Made to order has always been Randolf’s bread and butter, but because of the pandemic, it had to strategize and be more aggressive with its ready-to-wear selection that includes the “Good Boy” tee, boxer shorts, swim briefs, socks, and face masks.
In January 2020, he produced ringer T-shirts similar to the “Good Boy” tee but in red. At P1,180, it was specifically made to raise funds for his mother’s medical bills. At the onset of the pandemic, he also made personal protective equipment (PPE) for frontliners, as well as printed face masks that pledged N95 masks to medical workers for every piece sold.
How much should a T-shirt cost really?
Randolf’s critics were right, however. You can get a shirt for less than P200. But at what cost?
For a piece of clothing to be sold at that price, a lot of corners have to be cut while still ensuring enough margins. As recent mass consciousness about transparency in clothing production reveals, these cuts are usually made at the expense of laborers, sewers, and other manual workers who slave away at factories for barely decent wages.
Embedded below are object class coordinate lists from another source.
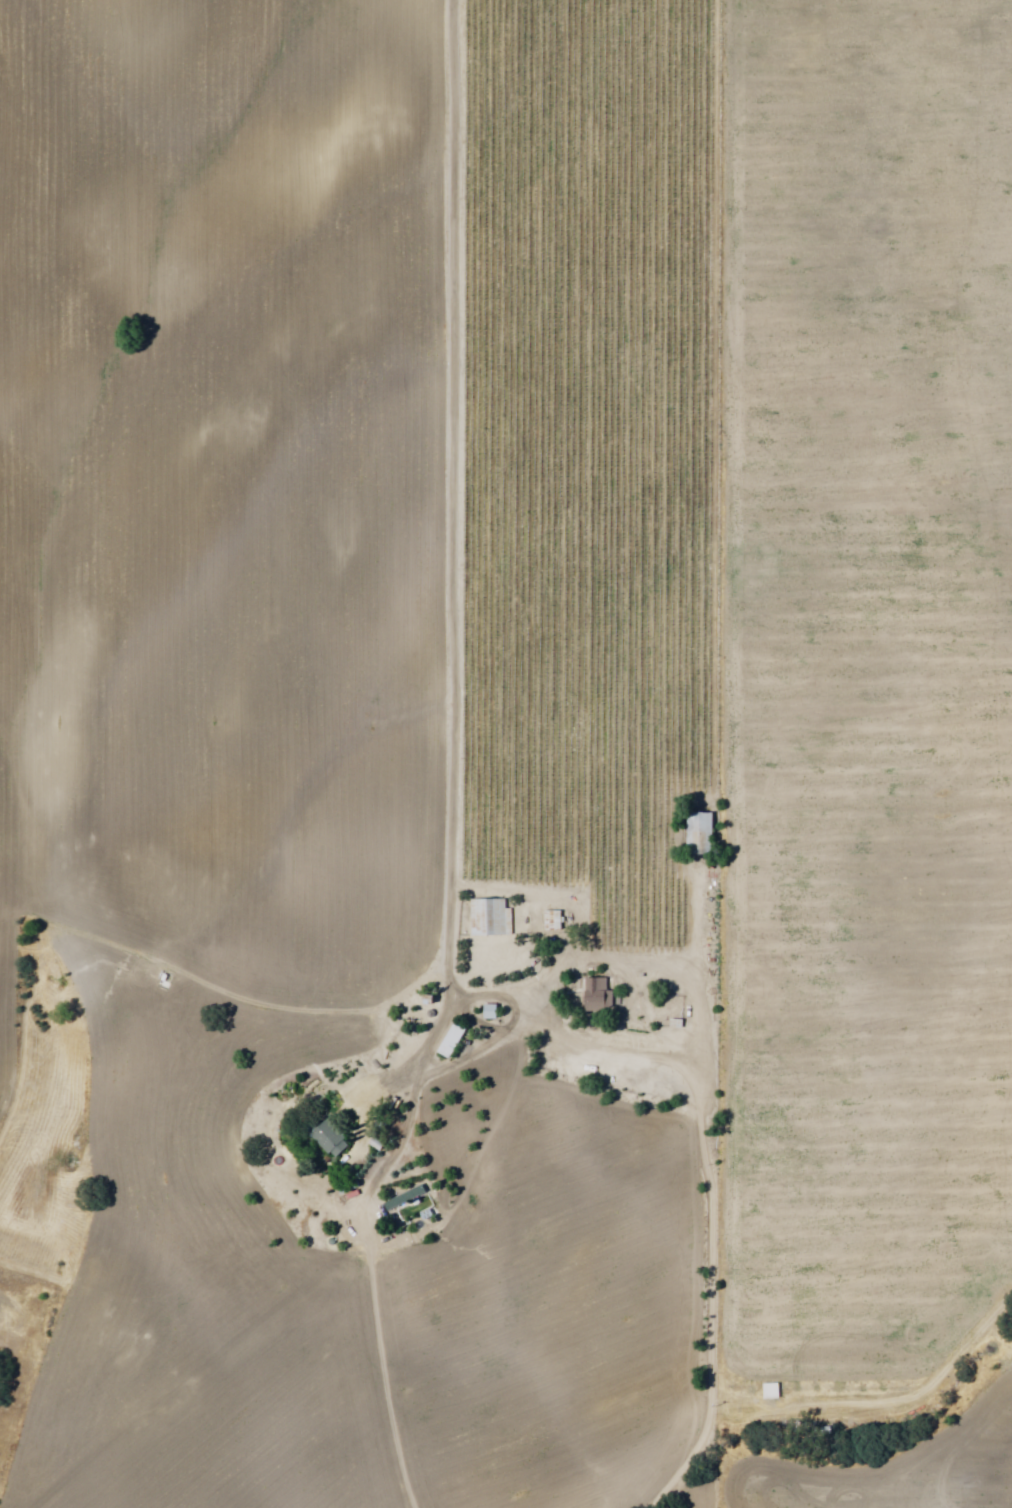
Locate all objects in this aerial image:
road: (451, 550)
building: (702, 831)
building: (491, 917)
building: (554, 923)
building: (599, 995)
building: (492, 1012)
building: (453, 1040)
building: (330, 1139)
building: (407, 1198)
building: (770, 1391)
Patronizing small brands means a liveable wage for its employees—or a source of income, period, during a precarious time when unemployment is rampant.
“When you buy one T-shirt, you’re basically allowing that brand to grow and produce more items that will give its employees more opportunities and work,” Santos explained to Nolisoli.ph.
Such demand can also encourage aspiring designers to build their own brands—as it did for Santos when he was just starting out—which in turn will employ more people.
In a follow-up tweet, Santos recalled his start as a designer selling printed T-shirts and bags to fund a full collection, all while dealing with naysayers who said he wouldn’t make it. “Nagsimula ako sa Escolta na walang nagkwestyon sa presyo ng mga benta ko. Bakit ako papa-apekto sa inyo eh sila patuloy na sumusuporta?”
(I started in Escolta without patrons questioning the price of my designs. Why should I be affected by your comments when I have people who continue to support my brand?)
When first asked if he wanted to publish his side for this piece, Santos replied “Yes, please! We need to educate people on mass production and how it badly affects low-wage workers just to make a P100 shirt.”
He did just that with an P850 T-shirt, a series of tweets, and a little help from friends.